**WORK INSTRUCTIONS**
Starting with the line that contains "What is the range" and continuing through the end of the items, write each non-blank line as one string in a JSON list, leaving out the pictures.

**SUPPLIED DATA**
● ● ● ● ●
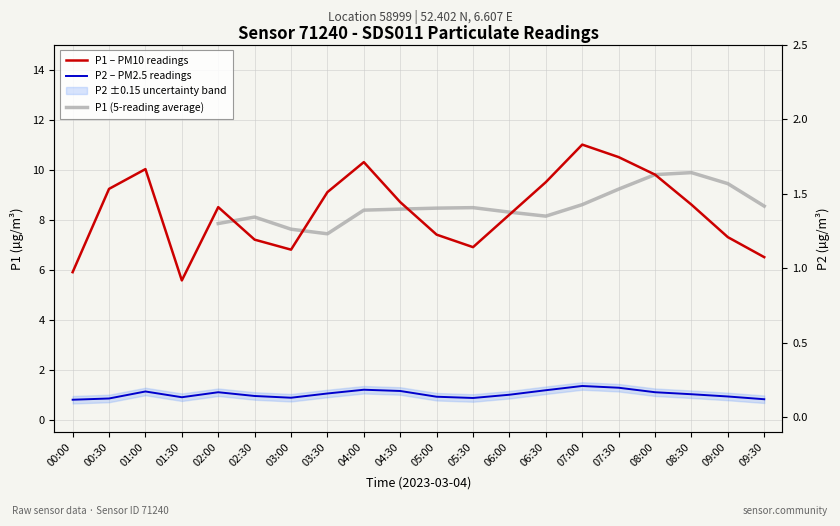

Where is the first local maximum for P1?

01:00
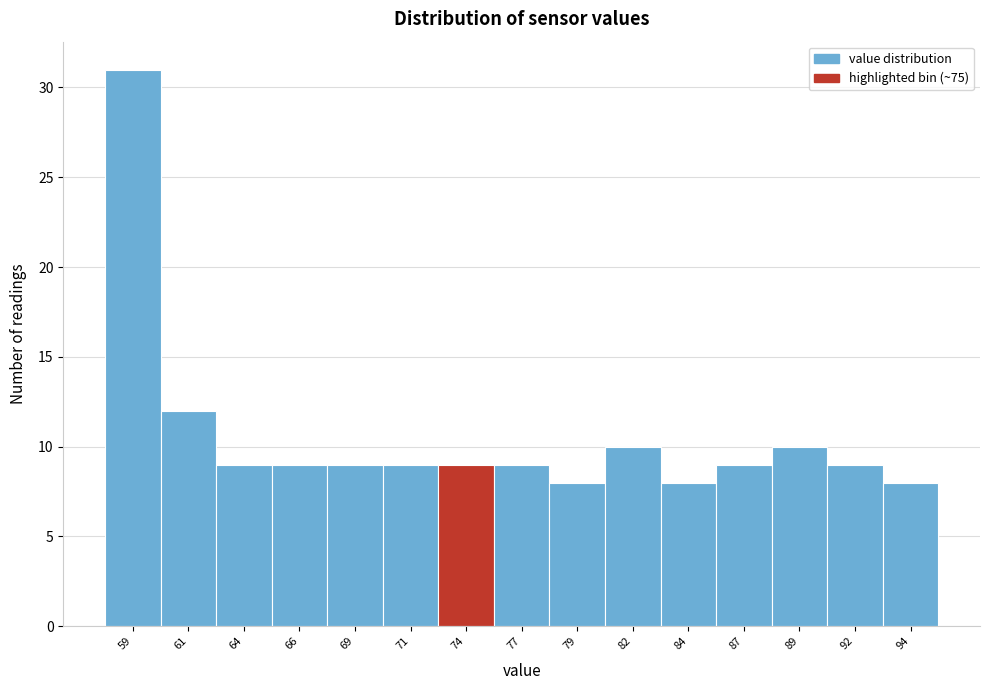

Reading left to right, transcribe all the data shown in this chart.

59=31	61=12	64=9	66=9	69=9	71=9	74=9	77=9	79=8	82=10	84=8	87=9	89=10	92=9	94=8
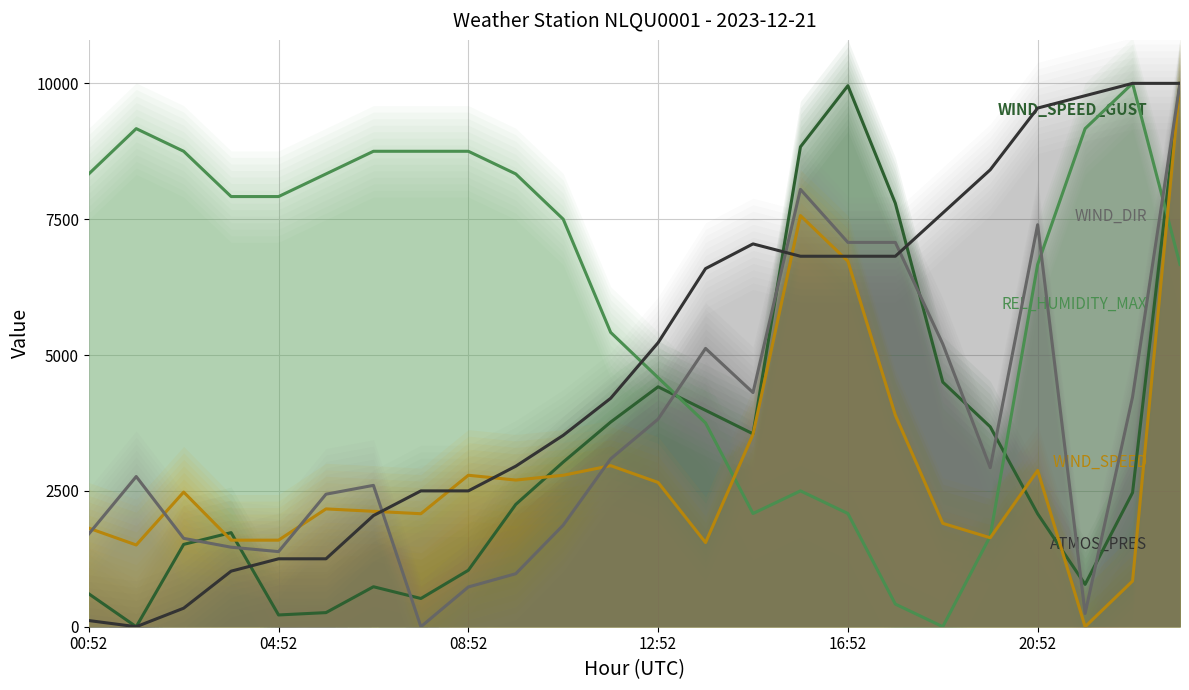

At which category does REL_HUMIDITY_MAX reach its first local valley?

14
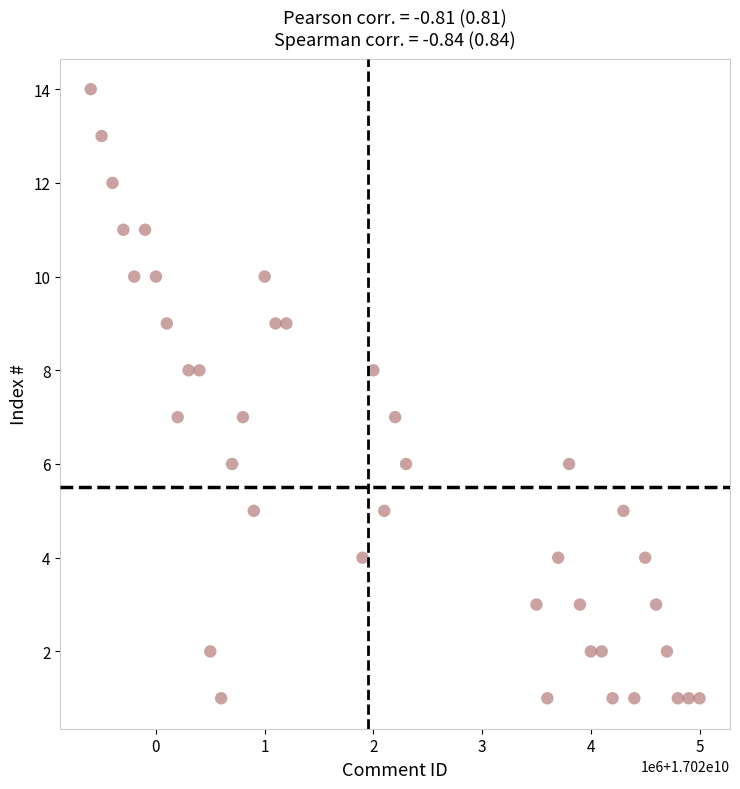

What is the range of Y values (max minus min)?

13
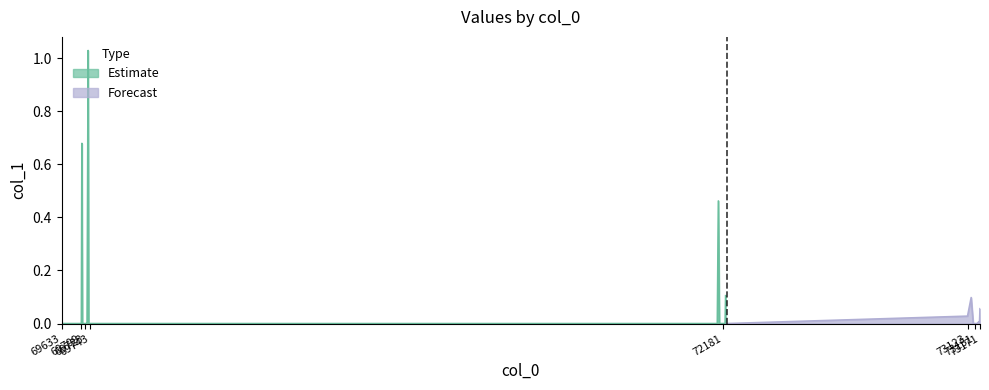

What is the difference between the values at 69735 and 73123?

1.0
● ● ● ● ●
**ANSWER SECTION**
[
  "What is the range of Y values (max minus min)?",
  "13",
  "What is the difference between the values at 69735 and 73123?",
  "1.0"
]